**Excerpt**

After collecting 25 goals and 26 assists as a senior at Nobles, Marshall never developed into a consistent scorer at Vermont, totaling five goals and nine assists in 86 games. He also missed nine games due to injury. Madigan expects Marshall to be more productive at NU.

“His numbers might not indicate that over his career at Vermont, but his skating and his ability to get to the net quickly will give him some quality looks around the net and we hope to capitalize on that,’’ said the coach.


“He pursues pucks very well and gives you versatility in that he can play center, left wing, or on the right side. He can push the opposition beyond their comfort level because of his speed.’’

Marshall is just happy to have another chance. Drafted in the fifth round of the 2007 NHL First-Year Player draft by Tampa Bay, Marshall was not sure if he would play again after undergoing groin surgery during Christmas break last year.

“I thought there was a 50-50 chance of getting back, but the recovery took longer than expected,’’ said Marshall. “It was pretty depressing. I had missed time with some injuries before, but nothing even close to that. Obviously no one wants that to happen in their senior year, which is why it’s nice to have another opportunity.’’

The Huskies open their season Oct. 10 against visiting Merrimack.

**Work required**
Please return, word for word, the part of the excerpt about Marshall that opens with the words containing "After collecting 25" and closes with "productive at NU.". The lines after this point are separate material, not part of the excerpt about Marshall.

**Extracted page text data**
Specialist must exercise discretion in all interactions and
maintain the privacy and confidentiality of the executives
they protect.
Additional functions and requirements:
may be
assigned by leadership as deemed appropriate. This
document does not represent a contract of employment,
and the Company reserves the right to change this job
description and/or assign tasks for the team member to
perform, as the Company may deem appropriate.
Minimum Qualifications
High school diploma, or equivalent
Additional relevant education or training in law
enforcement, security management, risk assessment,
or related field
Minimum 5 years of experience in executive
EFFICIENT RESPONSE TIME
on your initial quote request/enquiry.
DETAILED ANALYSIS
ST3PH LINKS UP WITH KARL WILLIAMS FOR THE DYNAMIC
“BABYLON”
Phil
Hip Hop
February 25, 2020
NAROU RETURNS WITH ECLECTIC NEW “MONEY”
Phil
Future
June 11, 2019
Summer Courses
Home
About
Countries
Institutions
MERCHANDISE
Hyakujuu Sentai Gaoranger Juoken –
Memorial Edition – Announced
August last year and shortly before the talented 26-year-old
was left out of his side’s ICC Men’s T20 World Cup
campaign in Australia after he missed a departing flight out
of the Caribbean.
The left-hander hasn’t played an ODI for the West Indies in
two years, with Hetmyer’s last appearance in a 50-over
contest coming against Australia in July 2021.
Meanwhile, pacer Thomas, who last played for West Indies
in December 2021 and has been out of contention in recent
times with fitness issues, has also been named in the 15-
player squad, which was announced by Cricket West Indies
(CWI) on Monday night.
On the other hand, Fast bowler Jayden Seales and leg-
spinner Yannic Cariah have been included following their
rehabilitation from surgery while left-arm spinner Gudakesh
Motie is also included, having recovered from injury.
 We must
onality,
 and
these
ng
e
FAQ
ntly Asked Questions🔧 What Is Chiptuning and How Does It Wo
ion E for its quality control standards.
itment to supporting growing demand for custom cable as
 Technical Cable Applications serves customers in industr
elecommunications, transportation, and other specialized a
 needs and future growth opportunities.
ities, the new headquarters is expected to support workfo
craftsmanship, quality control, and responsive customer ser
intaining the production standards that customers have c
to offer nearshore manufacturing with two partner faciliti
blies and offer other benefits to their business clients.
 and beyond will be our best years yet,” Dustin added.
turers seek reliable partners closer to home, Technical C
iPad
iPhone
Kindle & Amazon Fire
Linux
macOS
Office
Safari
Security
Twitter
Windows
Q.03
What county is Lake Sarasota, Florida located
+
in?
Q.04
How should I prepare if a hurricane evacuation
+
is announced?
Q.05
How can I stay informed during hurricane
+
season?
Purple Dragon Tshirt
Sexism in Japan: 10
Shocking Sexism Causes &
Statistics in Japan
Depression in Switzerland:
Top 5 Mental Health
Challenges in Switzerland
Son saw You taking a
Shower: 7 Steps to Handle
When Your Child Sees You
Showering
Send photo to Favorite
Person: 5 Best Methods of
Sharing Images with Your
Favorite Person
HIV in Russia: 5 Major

**Answer for this exercise**
After collecting 25 goals and 26 assists as a senior at Nobles, Marshall never developed into a consistent scorer at Vermont, totaling five goals and nine assists in 86 games. He also missed nine games due to injury. Madigan expects Marshall to be more productive at NU.